Allosteric Modulation of Pathological Ataxin-3 Aggregation: A Path to Spinocerebellar Ataxia Type-3 Therapies.

Spinocerebellar ataxia type 3 (SCA3) is a rare inherited neurodegenerative disease caused by the expansion of a polyglutamine repeat in the protease ataxin-3 (Atx3). Despite extensive knowledge of the downstream pathophysiology, no disease-modifying therapies are currently available to halt disease progression. The accumulation of protein inclusions enriched in the polyQ-expanded Atx3 in neurons suggests that inhibiting its self-assembly may yield targeted therapeutic approaches. Here it is shown that a supramolecular tweezer, CLR01, binds to a lysine residue on a positively charged surface patch of the Atx3 catalytic Josephin domain. At this site, the binding of CLR01 decreases the conformational fluctuations of the distal flexible hairpin. This results in reduced exposure of the nearby aggregation-prone region, which overlaps with the substrate ubiquitin binding site and primes Atx3 self-assembly, ultimately delaying Atx3 amyloid fibril formation and reducing the secondary nucleation rate, a process linked to fibril proliferation and toxicity.
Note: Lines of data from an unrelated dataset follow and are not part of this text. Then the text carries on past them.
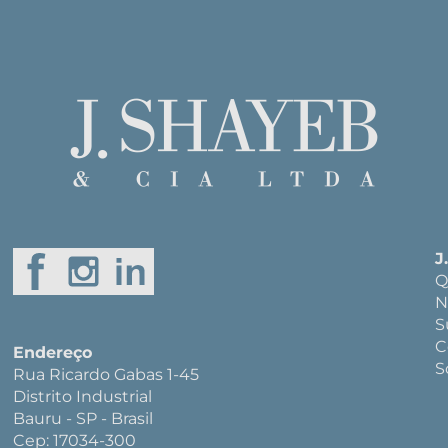
J
Q
N
S
C
Endereço
S
Rua Ricardo Gabas 1-45
Distrito Industrial
Bauru - SP - Brasil
Cep: 17034-300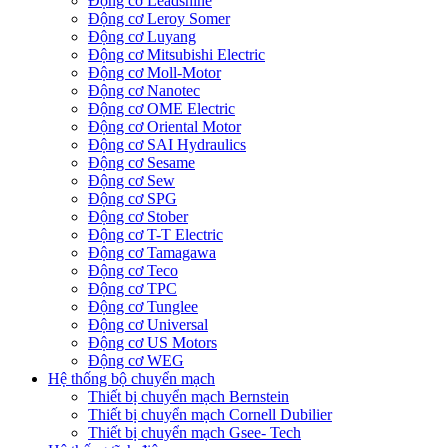
Động cơ Leadshine
Động cơ Leroy Somer
Động cơ Luyang
Động cơ Mitsubishi Electric
Động cơ Moll-Motor
Động cơ Nanotec
Động cơ OME Electric
Động cơ Oriental Motor
Động cơ SAI Hydraulics
Động cơ Sesame
Động cơ Sew
Động cơ SPG
Động cơ Stober
Động cơ T-T Electric
Động cơ Tamagawa
Động cơ Teco
Động cơ TPC
Động cơ Tunglee
Động cơ Universal
Động cơ US Motors
Động cơ WEG
Hệ thống bộ chuyển mạch
Thiết bị chuyển mạch Bernstein
Thiết bị chuyển mạch Cornell Dubilier
Thiết bị chuyển mạch Gsee- Tech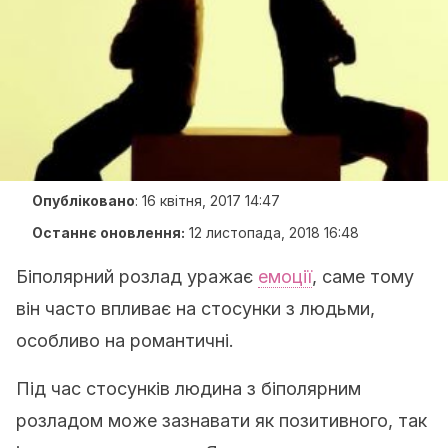
Опубліковано
:
16 квітня, 2017 14:47
Останнє оновлення:
12 листопада, 2018 16:48
Біполярний розлад уражає
емоції
, саме тому
він часто впливає на стосунки з людьми,
особливо на романтичні.
Під час стосунків людина з біполярним
розладом може зазнавати як позитивного, так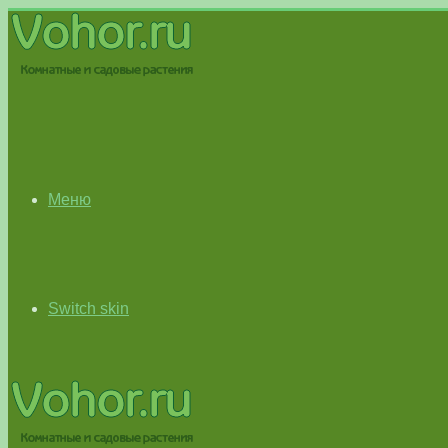
Меню
Switch skin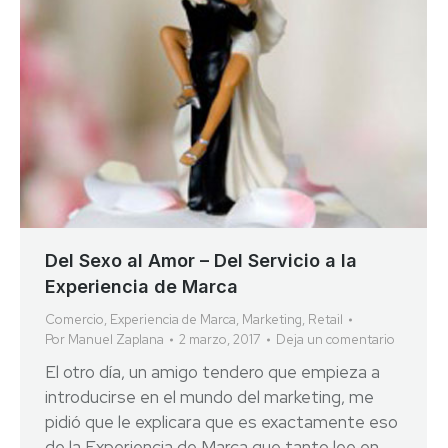
Del Sexo al Amor – Del Servicio a la
Experiencia de Marca
Comercio
,
Experiencia de Marca
,
Marketing
,
Retail
Por
Manuel Zaplana
2 marzo, 2017
Deja un comentario
El otro día, un amigo tendero que empieza a
introducirse en el mundo del marketing, me
pidió que le explicara que es exactamente eso
de la Experiencia de Marca que tanto lee en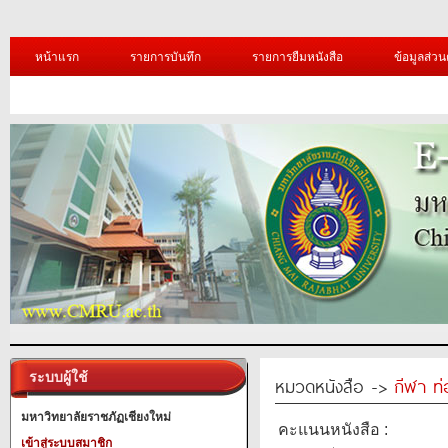
หน้าแรก
รายการบันทึก
รายการยืมหนังสือ
ข้อมูลส่วน
ระบบผู้ใช้
หมวดหนังสือ ->
กีฬา ท่
มหาวิทยาลัยราชภัฏเชียงใหม่
คะแนนหนังสือ :
เข้าสู่ระบบสมาชิก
These effects translate into the reversal of synapse loss in a SCA3 cultured cortical neuron model, an improved locomotor function in a C. elegans SCA3 model, and a delay in disease onset, accompanied by reduced severity of motor symptoms in a SCA3 mouse model. This study provides critical insights into Atx3 self-assembly, revealing a novel allosteric site for designing CLR01-inspired therapies targeting pathological aggregation pathways while sparing essential functional sites. These findings emphasize that targeting allosteric sites in amyloid-forming proteins may offer unique opportunities to develop safe therapeutic strategies for various protein misfolding disorders.